Robert King, the State Department's special envoy for human rights in North Korea, was meeting with North Korean officials in Beijing to discuss Washington's conditions for resuming aid halted in 2009 amid disagreements over transparency and monitoring.
The State Department said the North Korean delegation would include Ri Gun, Pyongyang's deputy negotiator for stalled six-party nuclear disarmament talks, but U.S. officials insisted there was no link between the food talks and the nuclear impasse.
U.S. officials have cautioned that no decision was imminent.
"The short answer is there isn't any linkage between this issue of the provision of nutritional assistance to North Korea and this broader discussion that we hope to have with the North at the right time, if they do the right thing, on these issues related to denuclearization," Special Representative for North Korea Policy Glyn Davies told reporters in Beijing.
"But I will say that we are paying close attention to how these talks on nutritional assistance go. We are looking for the north to engage in those discussions in good faith," he added.
"There's no reason that these talks will be long and protracted and drawn out. The issues are relatively straightforward. We'll be watching it but that's about the extent that I'll say there's a read across or cross over here."

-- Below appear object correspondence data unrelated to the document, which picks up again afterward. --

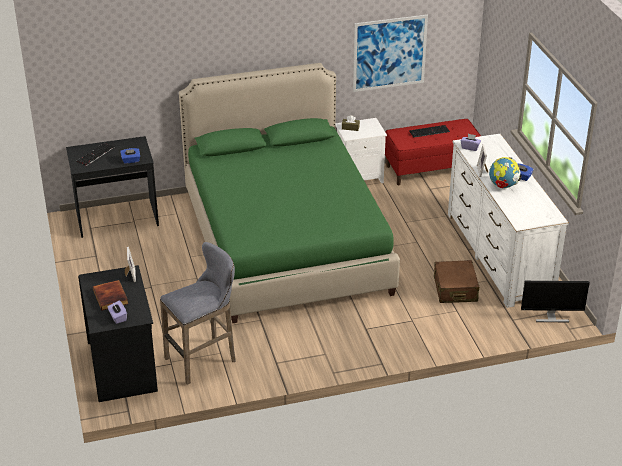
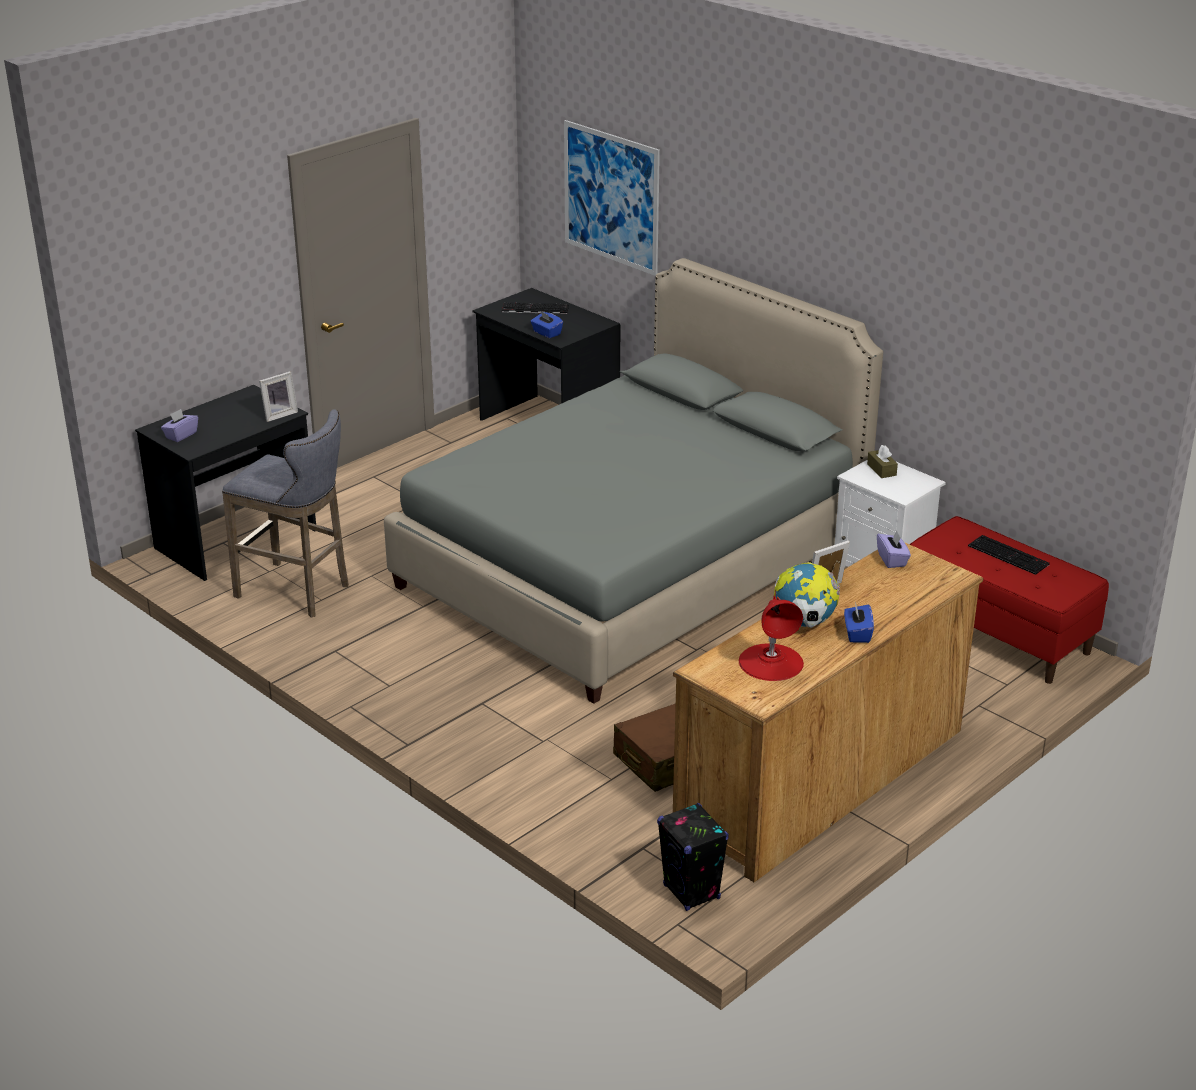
camera: 60 degrees right, 5 degrees down
book [93,280,128,310] -> none
green bed [179,63,400,323] -> grey bed [384,258,883,704]
picture [353,15,428,92] -> picture moved to [564,120,660,276]
white dresser [448,134,569,308] -> brown dresser [673,543,983,882]
monitor [521,281,590,322] -> black speaker [657,803,729,911]
none -> red table lamp [739,599,804,681]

North Korea suffered a crippling famine in the 1990s that killed an estimated 1 million people. It has continued to have chronic food shortages, which have been compounded since 2008-9 when the United States and South Korea suspended their food assistance efforts.

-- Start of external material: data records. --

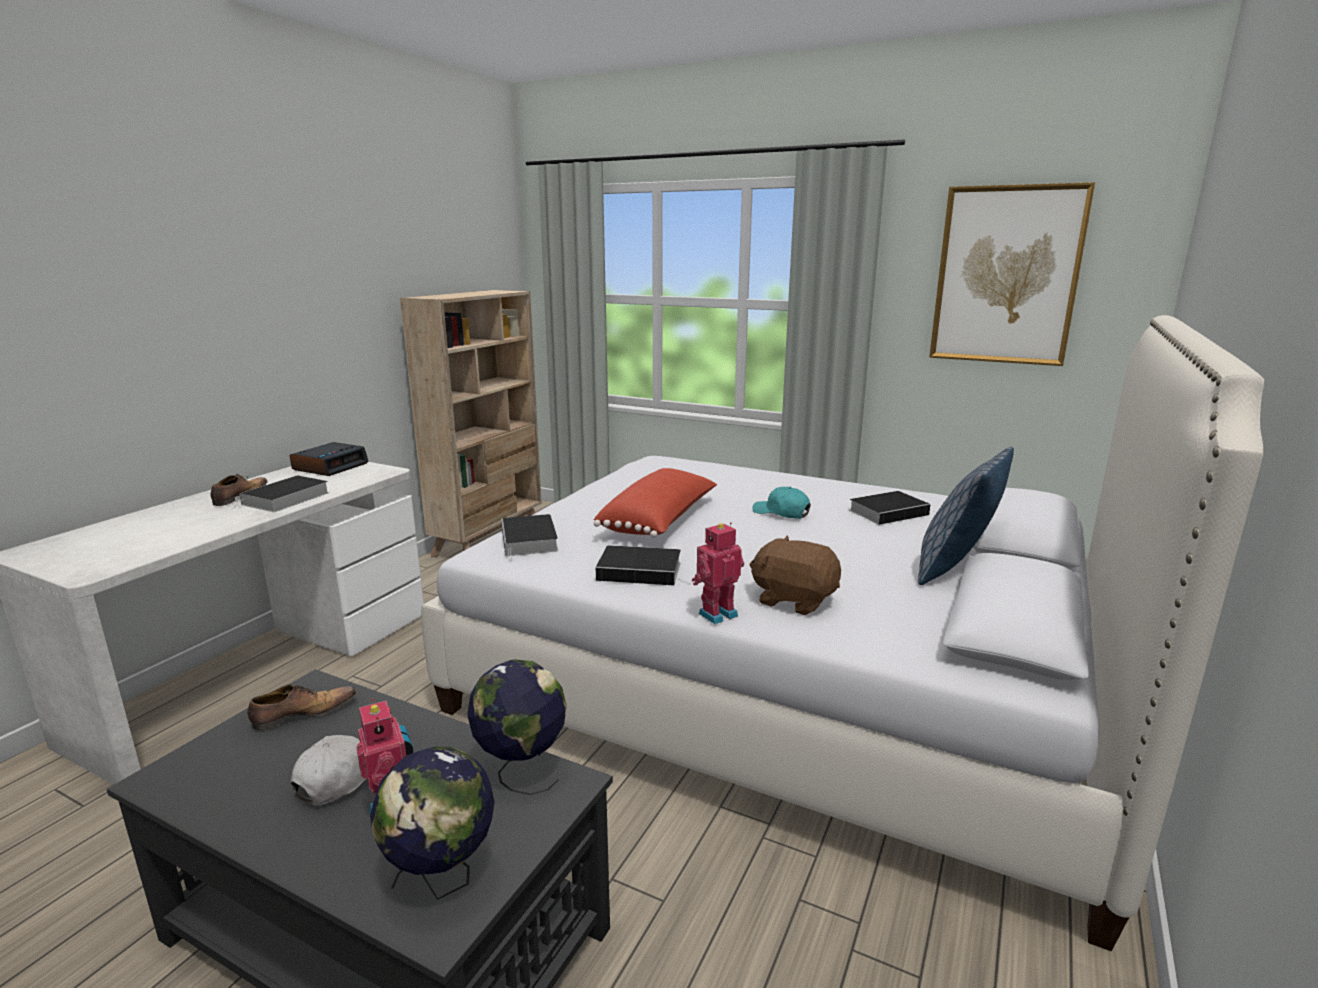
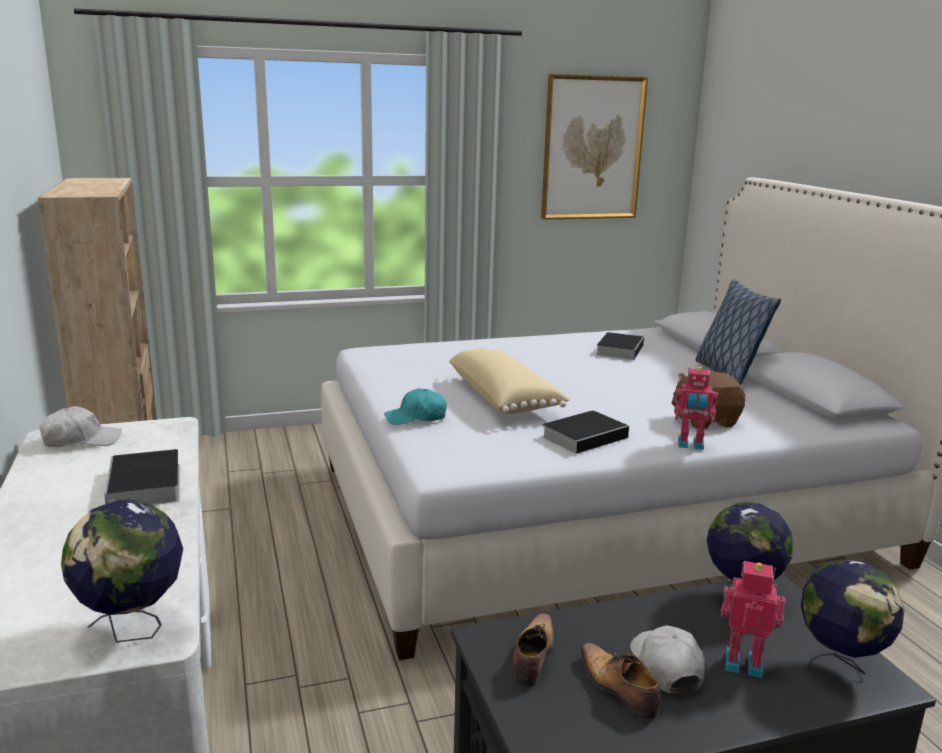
camera: 45 degrees left, 0 degrees up
shoe [210,474,268,506] -> shoe moved to [581,643,661,720]
alarm clock [290,442,369,476] -> white cap [40,406,121,447]
book [501,514,558,561] -> none
red pillow [594,468,717,538] -> beige pillow [449,349,570,414]
toy robot [692,522,744,624] -> toy robot turned 90 degrees counterclockwise [674,367,718,450]
turquoise cap [752,487,811,519] -> turquoise cap moved to [384,389,447,425]
none -> globe [61,500,183,643]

Davies said King's talks in Beijing would centre on the "modalities" of providing food aid.
"We need the right degree of cooperation from Pyongyang and from the government, we need the right degree of access for our people and we need to ensure that this nutritional assistance goes to the populations that need it," Davies said.

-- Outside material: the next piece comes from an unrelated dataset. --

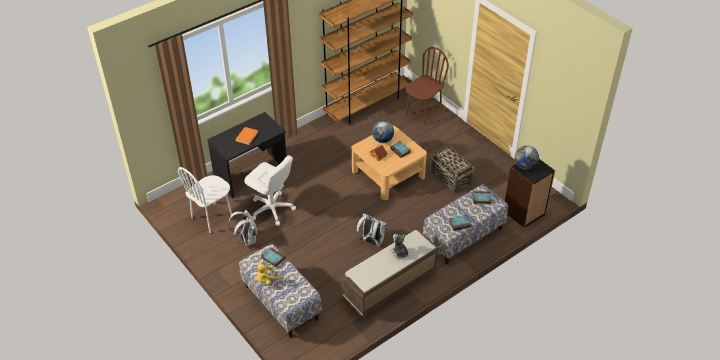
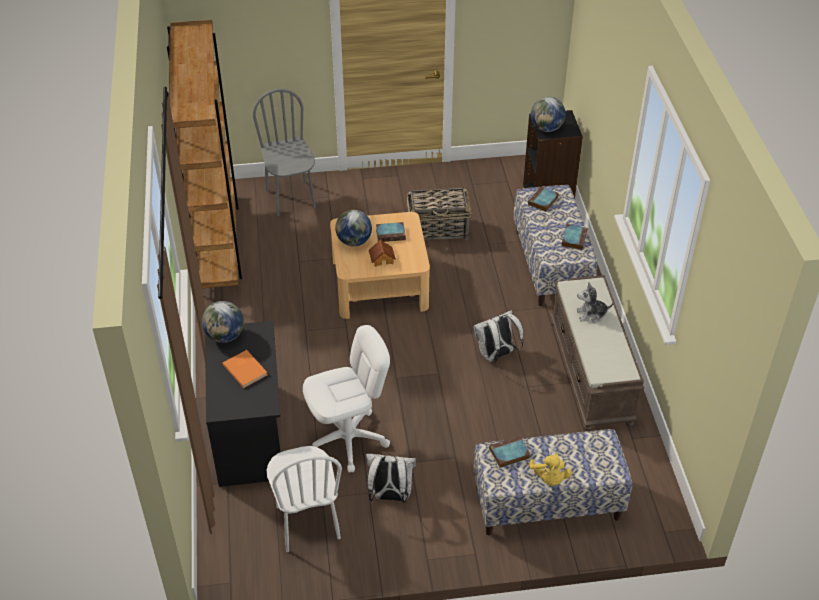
camera: 60 degrees left, 0 degrees up
brown chair [406,47,449,125] -> grey chair [253,89,316,216]
none -> globe [202,301,244,343]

"We have a good idea of what's needed for the undernourished populations in North Korea, so this should not be a difficult set of discussions on nutritional assistance. It'll be watched for what the North Koreans bring to the table and how well these discussions go."
Critics accuse the North's authoritarian leadership of siphoning off aid to feed its million-strong army or stockpiling in the event of further, tightened sanctions over its nuclear program.
Six-party talks involving the two Koreas, the United States, China, Japan and Russia broke down in 2008, and United Nations inspectors were expelled from North Korea in 2009.
Despite repeated efforts, there has been little sign of progress since then.
U.S. and North Korean official have met twice in recent months regarding an eventual return to talks on ending Pyongyang's atomic programs.
The meetings, despite no immediate breakthrough, marked the end of a period of acute tensions last year when Seoul accused Pyongyang of sinking one of its ships and shelling one of its islands.